Palma Violets might not yet have cracked the States as effectively as Alt-J, but they do give it a damn good seeing-to. As the tangerine sun settles on the pink mountaintops that surround the site, the band – who’ve been digging deeper into Nicky Wire’s floral wardrobe – gleefully bound into ‘Step Up For The Cool Cats’. “You got me dancing in the sun”, croons Sam Fryer, totally legitimately. “Beautiful,” swoons co-frontman Chilli Jesson, pointing at the sky. “We don’t get that in London.”
Damon Albarn also makes a point of mentioning the eternal winter that recently beset the UK, during Blur’s triumphant set. Mixing indie-pop hits with the more wilfully esoteric side of the band, they balance ‘Parklife’, with Phil Daniels’ cockney bark, and the sports-bar scree of ‘Song 2’ against the proggy fuzz of ‘Caramel’ and some fabulously dirty guitar from Graham Coxon during a chest-swelling ‘Tender’.

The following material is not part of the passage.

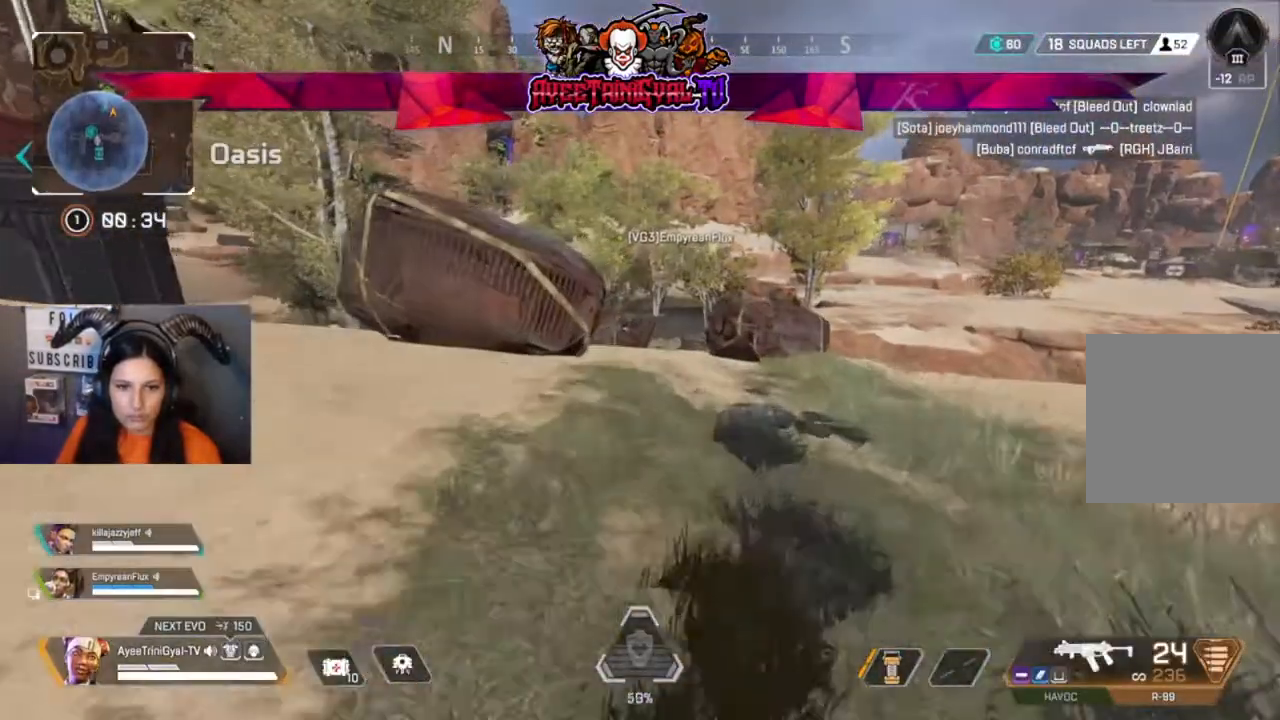
{"buttons": [], "left_stick": "up", "right_stick": "center", "events": []}
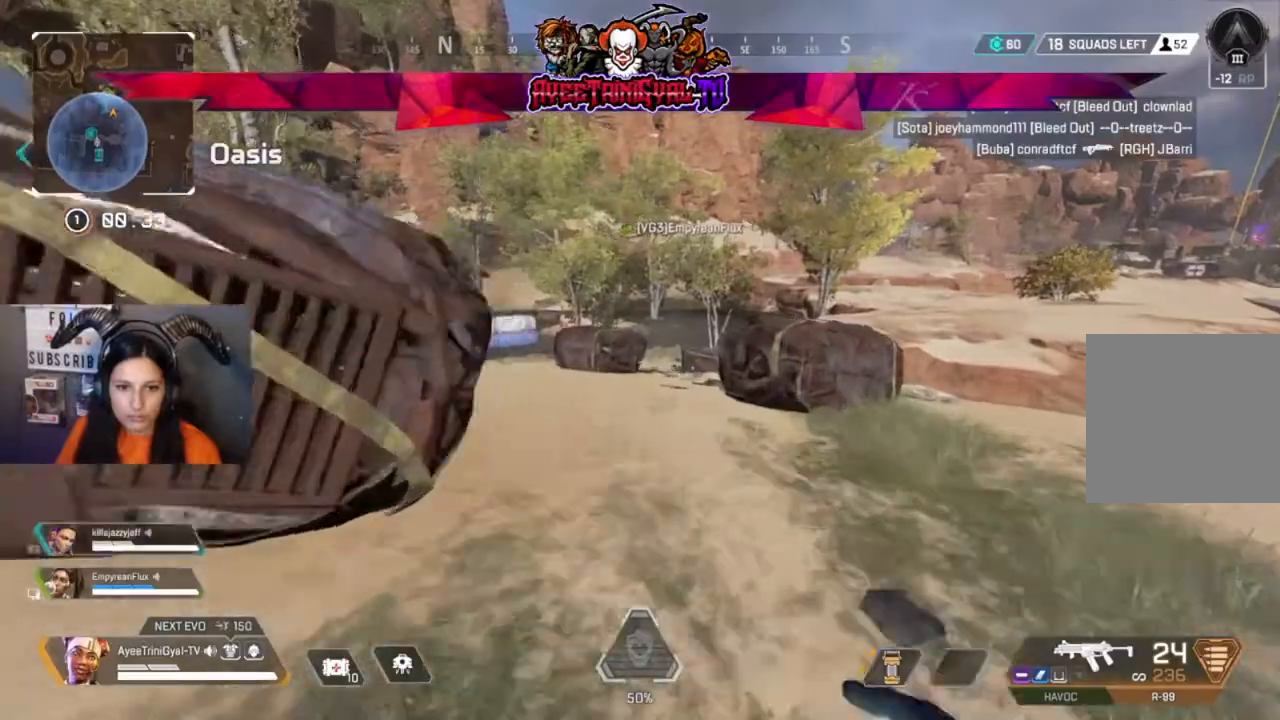
{"buttons": [], "left_stick": "up", "right_stick": "center", "events": [[200, "R3", "down"], [367, "R3", "up"]]}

Every Brit here seems to have shown up for The Stone Roses’ headline set. It’s just a shame that this still only amounts to a couple of thousand people. Yet while the endless stream of Spring Breakers extras are twerking to Earl Sweatshirt, the Manchester icons prove that even Ian Brown’s less than perfect vocal can’t dent the majesty of ‘I Wanna Be Adored’, ‘Fools Gold’ and ‘This Is The One’.
Saturday starts in visceral fashion, as Tyler, The Creator hijacks Trash Talk’s raucous lunchtime set to leap off the stage before swiftly being swallowed by a sweaty circle pit. A topless Action Bronson sets the afternoon’s semi-nude theme, followed by brothers in shirtlessness Biffy Clyro. Despite their gargantuan rock-god status back home, Biffy are still something of a cult concern in the States. Not that you’d be able to tell from their performance. For these guys every show is a stadium show and they play a hard, fast and utterly heroic set full of songs from new album ‘Opposites’.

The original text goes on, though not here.